The World Bank has resumed major financial support to Uganda following a suspension of new lending over the country’s Anti-Homosexuality Act, a senior Finance Ministry official said on Monday, highlighting renewed concessional financing and efforts to mobilise private investment.
Moses Bekabye, Technical Advisor for Economic Affairs at the Ministry of Finance, Planning and Economic Development, said Uganda’s relationship with the World Bank and other development partners had strengthened after a period of strained engagement.
“The World Bank, of course we had the hiccups around homosexuality and all those kinds of things, but the World Bank has come back in a very big way, and the IMF,” Bekabye said during the launch of the World Bank’s Uganda Country Partnership Framework (2026–2035) and the Uganda Public Finance Review in Kampala.
He said multilateral development institutions remain critical to financing Uganda’s long-term development agenda because they provide affordable funding and help attract private capital.
“The World Bank and our multilateral development partners can actually provide affordable financing, long-term financing, and also provide guarantees and de-risk private investment,” Bekabye said.
“Through MIGA or other guarantee mechanisms, they can actually leverage private equity, which is so important, because concessional financing itself is not going to be enough.”
Bekabye said government was also working with the World Bank to improve implementation of externally financed projects after acknowledging that substantial funds remain undisbursed.

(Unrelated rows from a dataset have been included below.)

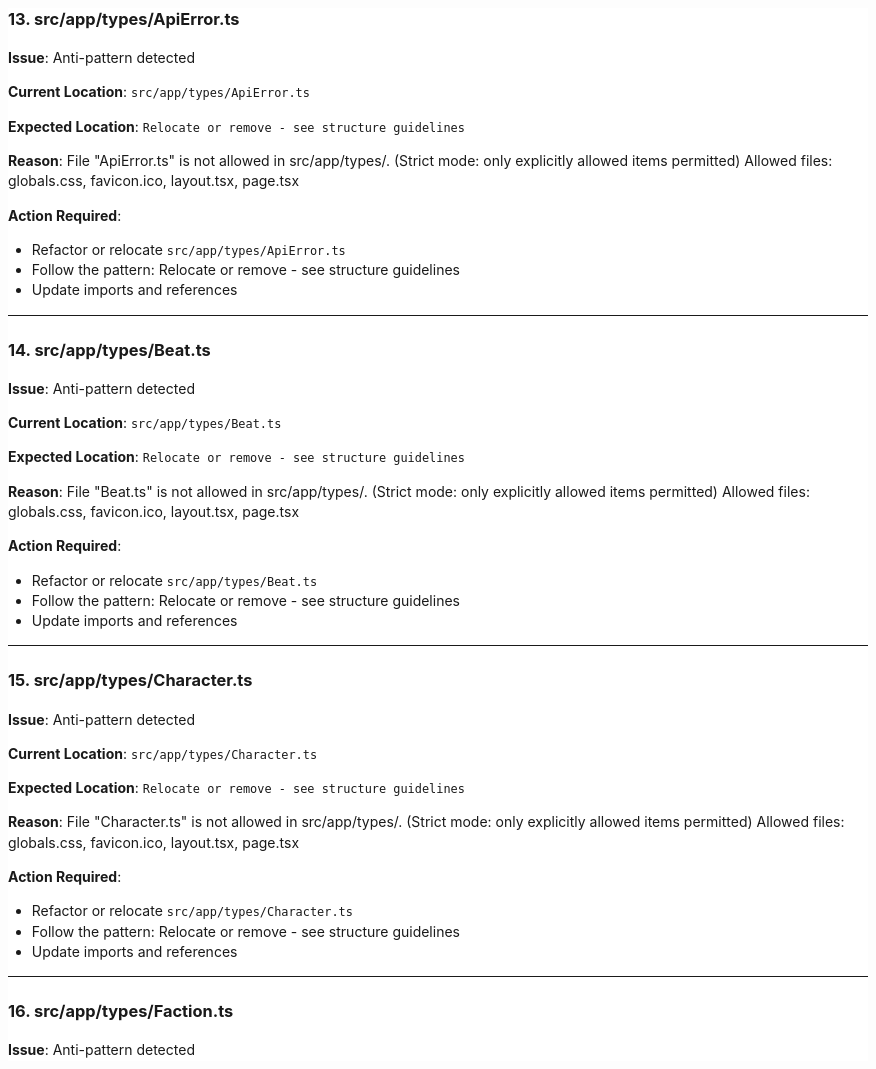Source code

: 
### 13. src/app/types/ApiError.ts

**Issue**: Anti-pattern detected

**Current Location**: `src/app/types/ApiError.ts`

**Expected Location**: `Relocate or remove - see structure guidelines`

**Reason**: File "ApiError.ts" is not allowed in src/app/types/. (Strict mode: only explicitly allowed items permitted) Allowed files: globals.css, favicon.ico, layout.tsx, page.tsx

**Action Required**:
- Refactor or relocate `src/app/types/ApiError.ts`
- Follow the pattern: Relocate or remove - see structure guidelines
- Update imports and references

---

### 14. src/app/types/Beat.ts

**Issue**: Anti-pattern detected

**Current Location**: `src/app/types/Beat.ts`

**Expected Location**: `Relocate or remove - see structure guidelines`

**Reason**: File "Beat.ts" is not allowed in src/app/types/. (Strict mode: only explicitly allowed items permitted) Allowed files: globals.css, favicon.ico, layout.tsx, page.tsx

**Action Required**:
- Refactor or relocate `src/app/types/Beat.ts`
- Follow the pattern: Relocate or remove - see structure guidelines
- Update imports and references

---

### 15. src/app/types/Character.ts

**Issue**: Anti-pattern detected

**Current Location**: `src/app/types/Character.ts`

**Expected Location**: `Relocate or remove - see structure guidelines`

**Reason**: File "Character.ts" is not allowed in src/app/types/. (Strict mode: only explicitly allowed items permitted) Allowed files: globals.css, favicon.ico, layout.tsx, page.tsx

**Action Required**:
- Refactor or relocate `src/app/types/Character.ts`
- Follow the pattern: Relocate or remove - see structure guidelines
- Update imports and references

---

### 16. src/app/types/Faction.ts

**Issue**: Anti-pattern detected
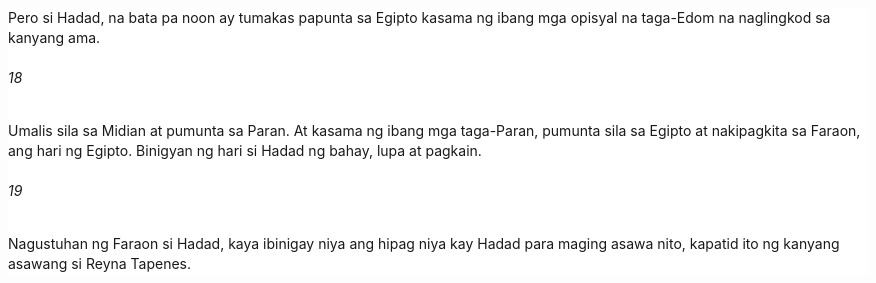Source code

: 





Pero si Hadad, na bata pa noon ay tumakas papunta sa Egipto kasama ng ibang mga opisyal na taga-Edom na naglingkod sa kanyang ama. 





















###### 18 










Umalis sila sa Midian at pumunta sa Paran. At kasama ng ibang mga taga-Paran, pumunta sila sa Egipto at nakipagkita sa Faraon, ang hari ng Egipto. Binigyan ng hari si Hadad ng bahay, lupa at pagkain. 





















###### 19 










Nagustuhan ng Faraon si Hadad, kaya ibinigay niya ang hipag niya kay Hadad para maging asawa nito, kapatid ito ng kanyang asawang si Reyna Tapenes. 








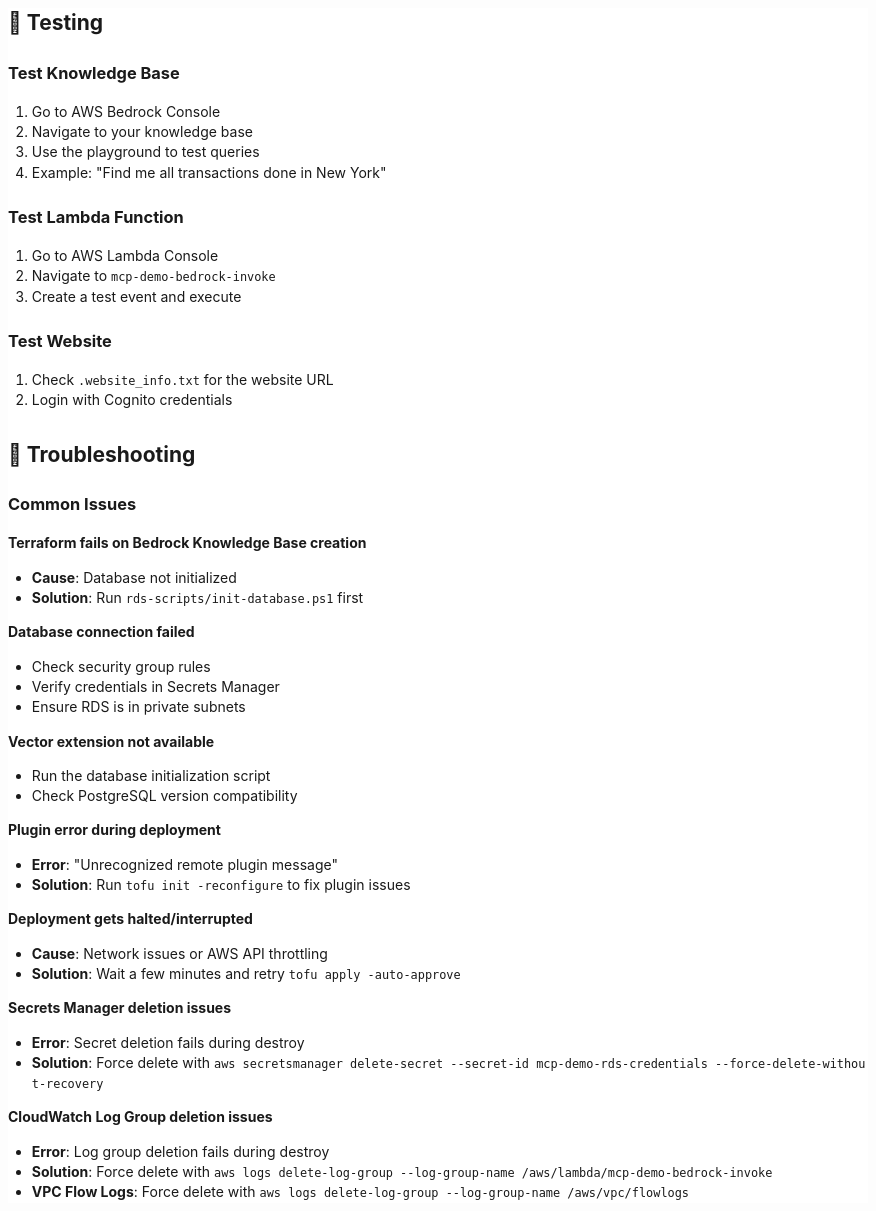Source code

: ## 🧪 Testing

### Test Knowledge Base
1. Go to AWS Bedrock Console
2. Navigate to your knowledge base
3. Use the playground to test queries
4. Example: "Find me all transactions done in New York"

### Test Lambda Function
1. Go to AWS Lambda Console
2. Navigate to `mcp-demo-bedrock-invoke`
3. Create a test event and execute

### Test Website
1. Check `.website_info.txt` for the website URL
2. Login with Cognito credentials

## 🔧 Troubleshooting

### Common Issues

**Terraform fails on Bedrock Knowledge Base creation**
- **Cause**: Database not initialized
- **Solution**: Run `rds-scripts/init-database.ps1` first

**Database connection failed**
- Check security group rules
- Verify credentials in Secrets Manager
- Ensure RDS is in private subnets

**Vector extension not available**
- Run the database initialization script
- Check PostgreSQL version compatibility

**Plugin error during deployment**
- **Error**: "Unrecognized remote plugin message"
- **Solution**: Run `tofu init -reconfigure` to fix plugin issues

**Deployment gets halted/interrupted**
- **Cause**: Network issues or AWS API throttling
- **Solution**: Wait a few minutes and retry `tofu apply -auto-approve`

**Secrets Manager deletion issues**
- **Error**: Secret deletion fails during destroy
- **Solution**: Force delete with `aws secretsmanager delete-secret --secret-id mcp-demo-rds-credentials --force-delete-without-recovery`

**CloudWatch Log Group deletion issues**
- **Error**: Log group deletion fails during destroy
- **Solution**: Force delete with `aws logs delete-log-group --log-group-name /aws/lambda/mcp-demo-bedrock-invoke`
- **VPC Flow Logs**: Force delete with `aws logs delete-log-group --log-group-name /aws/vpc/flowlogs`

“One of the biggest constraints we have is absorption. We borrow money. Right now we have significant resources sitting in the World Bank treasury, not being disbursed yet,” he said.
He said the government and the World Bank were implementing the $200 million PIMPLUS programme to improve project implementation and speed up the utilisation of development financing.
“Those are some of the things that we are discussing in the PIMPLUS programme, which is a $200 million programme that we are implementing together with the World Bank in order to improve absorption of these funds,” Bekabye said.
He added that beyond financing, the private sector has a critical role to play in delivering Uganda’s tenfold growth strategy through equity investment, public-private partnerships and technology transfer.
“The private sector is going to be providing equity, the PPPs we talked about, and also co-financing with the government,” Bekabye said.
“I think there’s a lot that the private sector can bring on board, in addition to financing, but also good governance and ensuring that they provide feedback on what is working and what is not working.”
The World Bank suspended new public financing to Uganda in 2023 following the enactment of the Anti-Homosexuality Act but has since resumed lending after introducing measures aimed at ensuring funded projects comply with its anti-discrimination policies. Monday’s event marked the launch of the Bank’s new 10-year Country Partnership Framework, which outlines its support for Uganda through 2035.